Multistep Analysis of Diol-LC-ESI-HRMS Data Reveals Proanthocyanidin Composition of Complex Plant Extracts (PAComics).

Proanthocyanidins (PACs) are complex oligomeric or polymeric phenolic biopolymers composed of flavan-3-ol building blocks. PACs exert manifold functional bioactivities and are assessed as bioactive ingredients in a variety of food products, beverages, medicinal plants, and phytopharmaceuticals. Although analytical methods for PACs with low degree of polymerization (DP) are well established, a lack of methods for the detailed analysis of higher oligomers and polymers from complex plant extracts is obvious. For this, the present study investigated PAC-enriched extracts from four different plants, traditionally used for medical purpose (Lime flower, Hawthorn leaf and flower, Japanese Wisteria fruits without seeds, and Common Sorrel herb). PACs were separated on diol stationary-phase high-performance liquid chromatography according to the respective DP and detected by fluorescence and quadrupole time-of-flight mass spectrometry (qTOF-MS). The qTOF-MS contour plots [tR → m/z] provided a sufficient overview on the respective PAC distribution. Subsequently, high-resolution mass spectrometry data were used for Kendrick mass defect (KMD) analysis, with (epi)catechin, the main flavan-3-ol unit in PACs, as the reference unit. The resulting KMD plots enabled an elucidation of the general polymer chain composition with regard to DP, building blocks, and potential secondary modifications (e.g., galloylation).
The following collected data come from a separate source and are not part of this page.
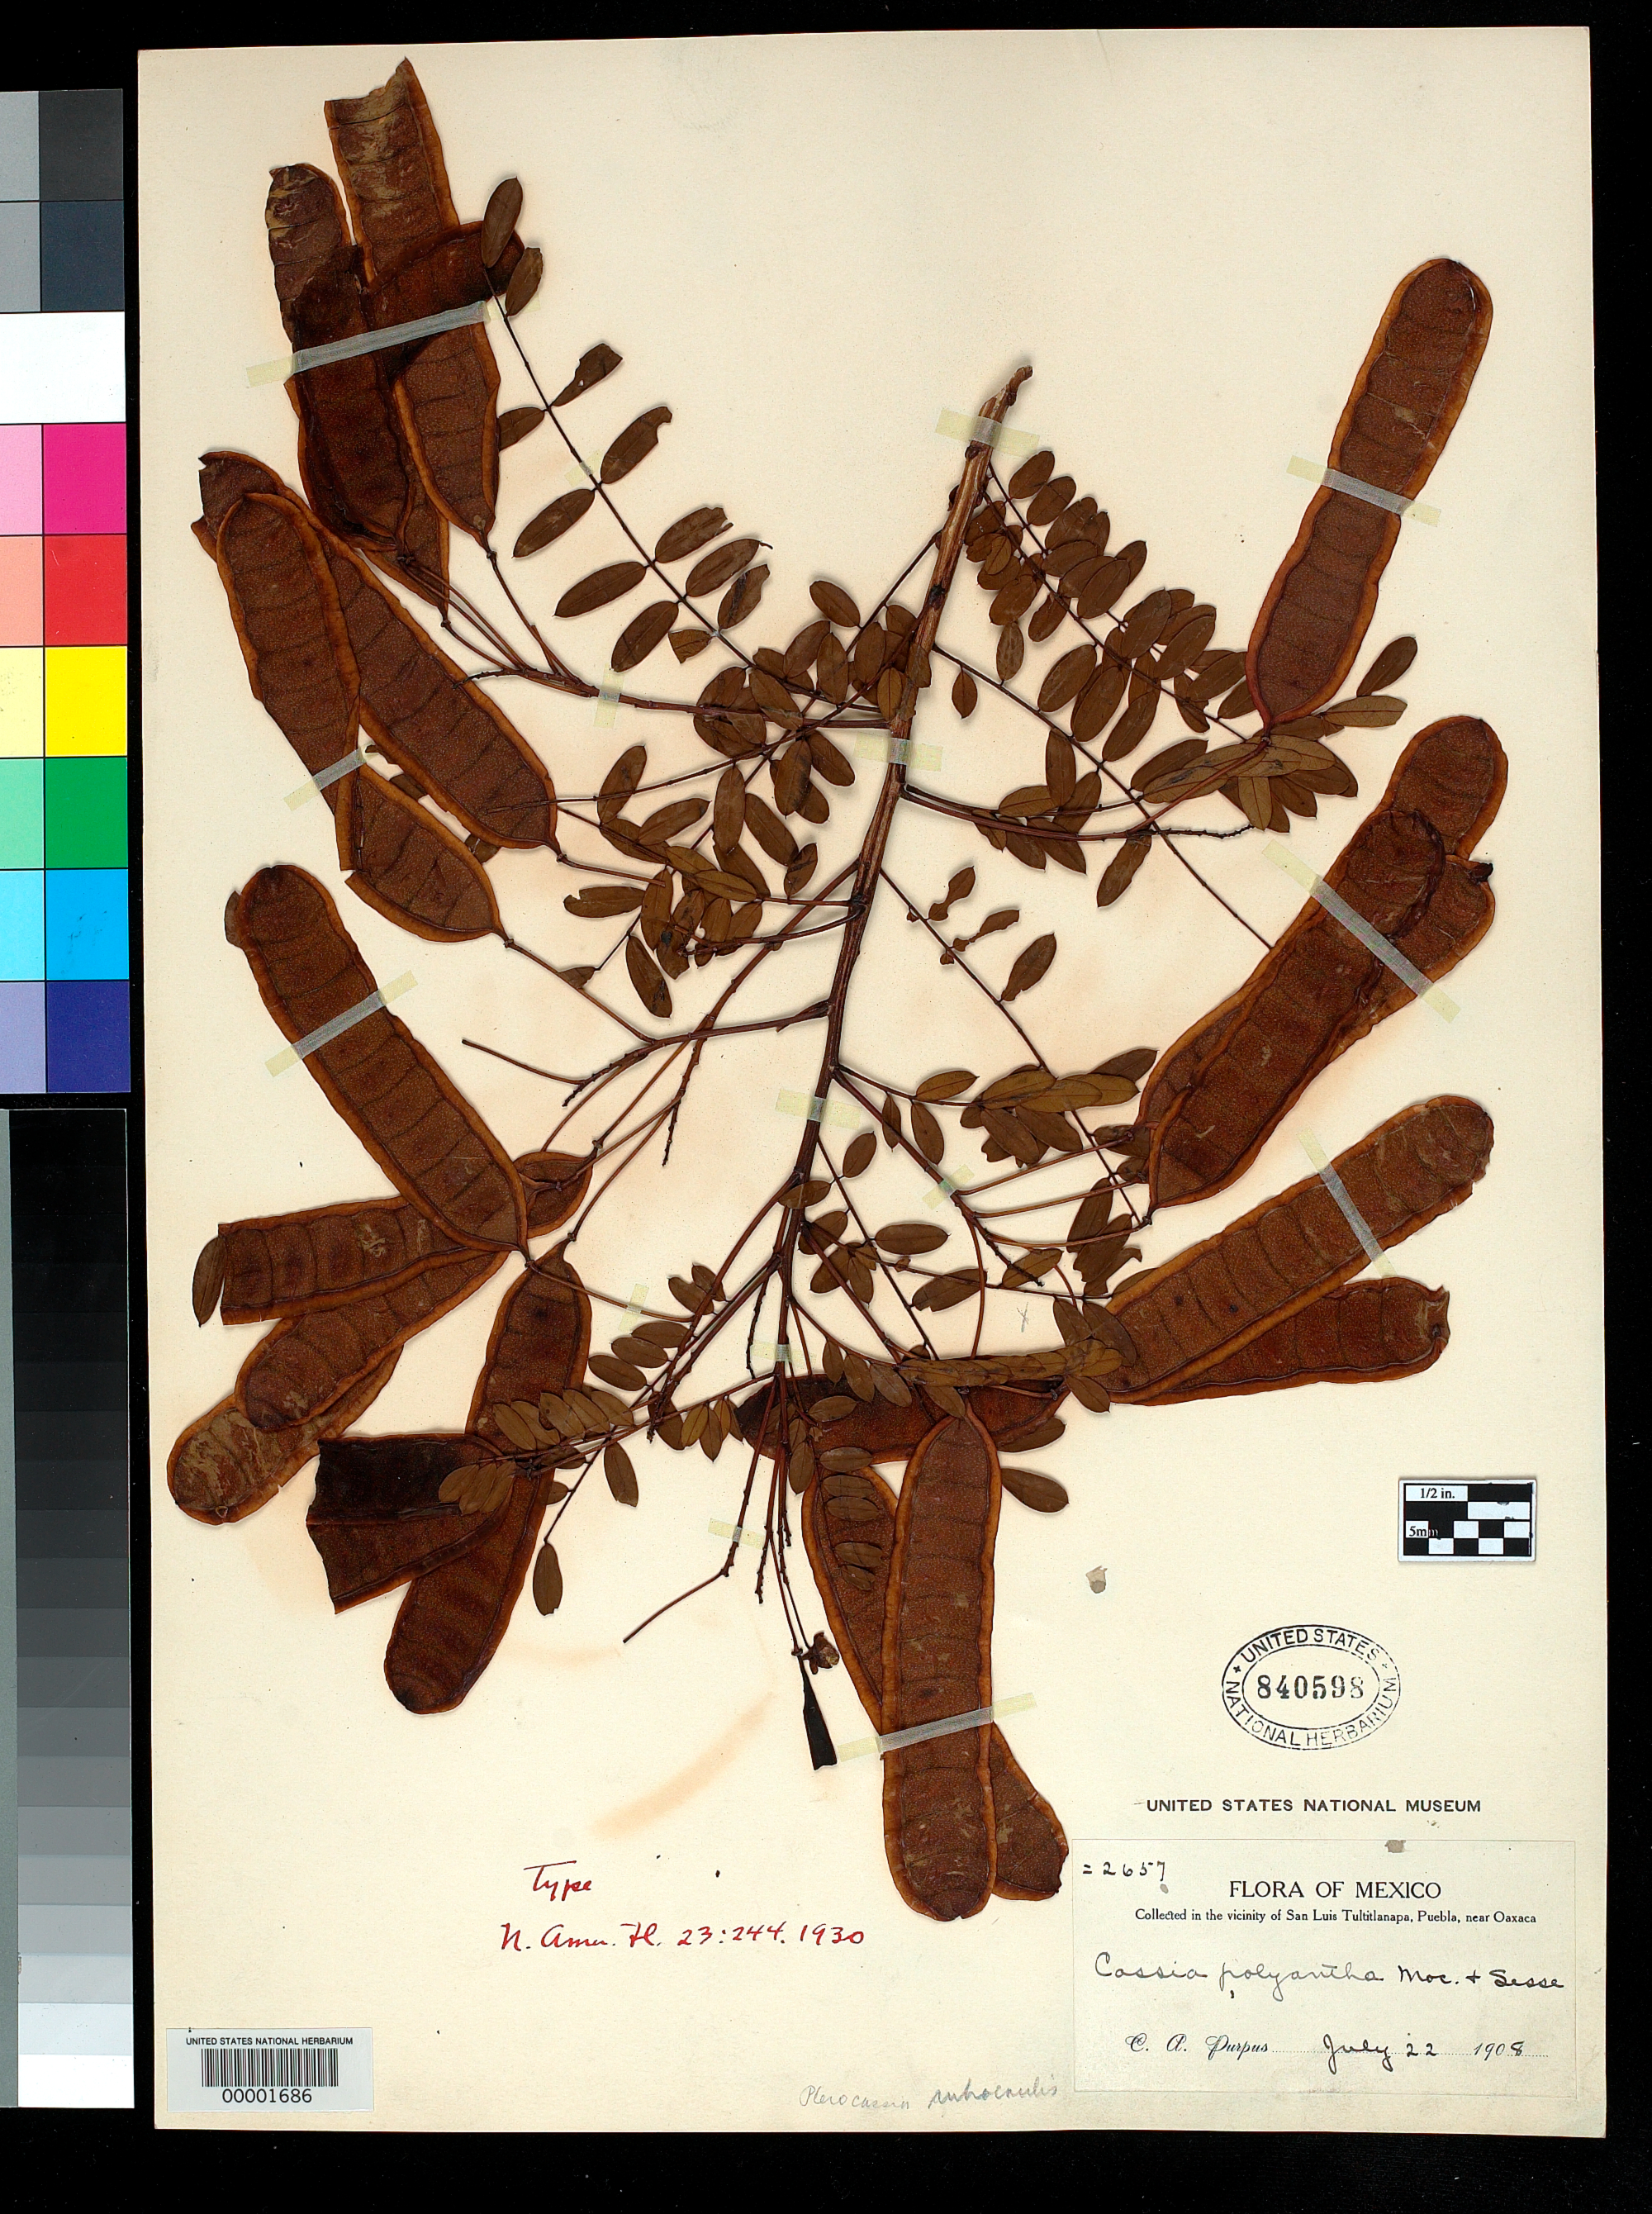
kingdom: Plantae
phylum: Tracheophyta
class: Magnoliopsida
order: Fabales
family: Fabaceae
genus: Pterocassia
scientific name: Pterocassia rubricaulis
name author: Rose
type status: Type Collection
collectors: C. A. Purpus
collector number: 2657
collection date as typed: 22 Jul 1908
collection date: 1908-07-22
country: Mexico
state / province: Puebla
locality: San Luis Tultitlanapa, near Oaxaco.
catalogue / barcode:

Subsequently, analysis of MS2 fragmentation patterns of PAC oligomers confirmed the structural features obtained from the KMD plots. While Lime flower contained oligomeric A- and B-type PACs, composed of (epi)catechin and (epi)afzelechin, Japanese Wisteria fruit contained PACs consisting of three different hydroxylated flavan-3-ols. Cinchonains, A-type PACs, and B-type PACs were detected in the Hawthorn plant material. Galloylated oligo- and polymeric PACs were detected in Common Sorrel herb. This multistep analysis reveals collective insights into the PAC composition of the extracts. The protocol offers a fast and reliable methodology to be used in a standard laboratory. On the other hand, this methodology reaches its limits for higher oligomeric PACs, and further optimization is necessary for a better detection of the polymers, as the optimal DP cluster detection depends on the resolution of diol stationary-phase chromatography and is therefore limited.